» Exercise aim: Reproduce the listing below word for word, line by line, from start to finish.
** start of Source records **
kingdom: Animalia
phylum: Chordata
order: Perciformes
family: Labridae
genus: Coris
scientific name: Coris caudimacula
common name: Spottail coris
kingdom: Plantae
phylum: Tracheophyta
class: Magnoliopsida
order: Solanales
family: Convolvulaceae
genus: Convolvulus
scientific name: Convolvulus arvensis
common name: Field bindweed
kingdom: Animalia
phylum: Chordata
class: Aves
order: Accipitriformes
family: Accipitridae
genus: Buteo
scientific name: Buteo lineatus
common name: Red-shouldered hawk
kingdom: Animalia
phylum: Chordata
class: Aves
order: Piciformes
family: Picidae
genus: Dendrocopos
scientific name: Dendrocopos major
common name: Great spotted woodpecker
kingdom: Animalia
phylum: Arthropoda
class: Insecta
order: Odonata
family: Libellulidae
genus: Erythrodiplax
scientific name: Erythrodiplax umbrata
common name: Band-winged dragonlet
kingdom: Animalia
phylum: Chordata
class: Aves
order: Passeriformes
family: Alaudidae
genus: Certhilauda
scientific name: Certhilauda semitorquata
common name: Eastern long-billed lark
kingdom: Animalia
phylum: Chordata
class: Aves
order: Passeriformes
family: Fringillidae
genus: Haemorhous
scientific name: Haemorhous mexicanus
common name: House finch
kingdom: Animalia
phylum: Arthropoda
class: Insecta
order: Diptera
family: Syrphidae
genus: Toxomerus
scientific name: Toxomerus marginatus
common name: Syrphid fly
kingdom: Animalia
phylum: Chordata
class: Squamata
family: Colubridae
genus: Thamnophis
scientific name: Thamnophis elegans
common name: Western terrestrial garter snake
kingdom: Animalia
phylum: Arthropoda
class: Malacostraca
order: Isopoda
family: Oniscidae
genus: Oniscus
** end of Source records **
» Written reply:
kingdom: Animalia
phylum: Chordata
order: Perciformes
family: Labridae
genus: Coris
scientific name: Coris caudimacula
common name: Spottail coris
kingdom: Plantae
phylum: Tracheophyta
class: Magnoliopsida
order: Solanales
family: Convolvulaceae
genus: Convolvulus
scientific name: Convolvulus arvensis
common name: Field bindweed
kingdom: Animalia
phylum: Chordata
class: Aves
order: Accipitriformes
family: Accipitridae
genus: Buteo
scientific name: Buteo lineatus
common name: Red-shouldered hawk
kingdom: Animalia
phylum: Chordata
class: Aves
order: Piciformes
family: Picidae
genus: Dendrocopos
scientific name: Dendrocopos major
common name: Great spotted woodpecker
kingdom: Animalia
phylum: Arthropoda
class: Insecta
order: Odonata
family: Libellulidae
genus: Erythrodiplax
scientific name: Erythrodiplax umbrata
common name: Band-winged dragonlet
kingdom: Animalia
phylum: Chordata
class: Aves
order: Passeriformes
family: Alaudidae
genus: Certhilauda
scientific name: Certhilauda semitorquata
common name: Eastern long-billed lark
kingdom: Animalia
phylum: Chordata
class: Aves
order: Passeriformes
family: Fringillidae
genus: Haemorhous
scientific name: Haemorhous mexicanus
common name: House finch
kingdom: Animalia
phylum: Arthropoda
class: Insecta
order: Diptera
family: Syrphidae
genus: Toxomerus
scientific name: Toxomerus marginatus
common name: Syrphid fly
kingdom: Animalia
phylum: Chordata
class: Squamata
family: Colubridae
genus: Thamnophis
scientific name: Thamnophis elegans
common name: Western terrestrial garter snake
kingdom: Animalia
phylum: Arthropoda
class: Malacostraca
order: Isopoda
family: Oniscidae
genus: Oniscus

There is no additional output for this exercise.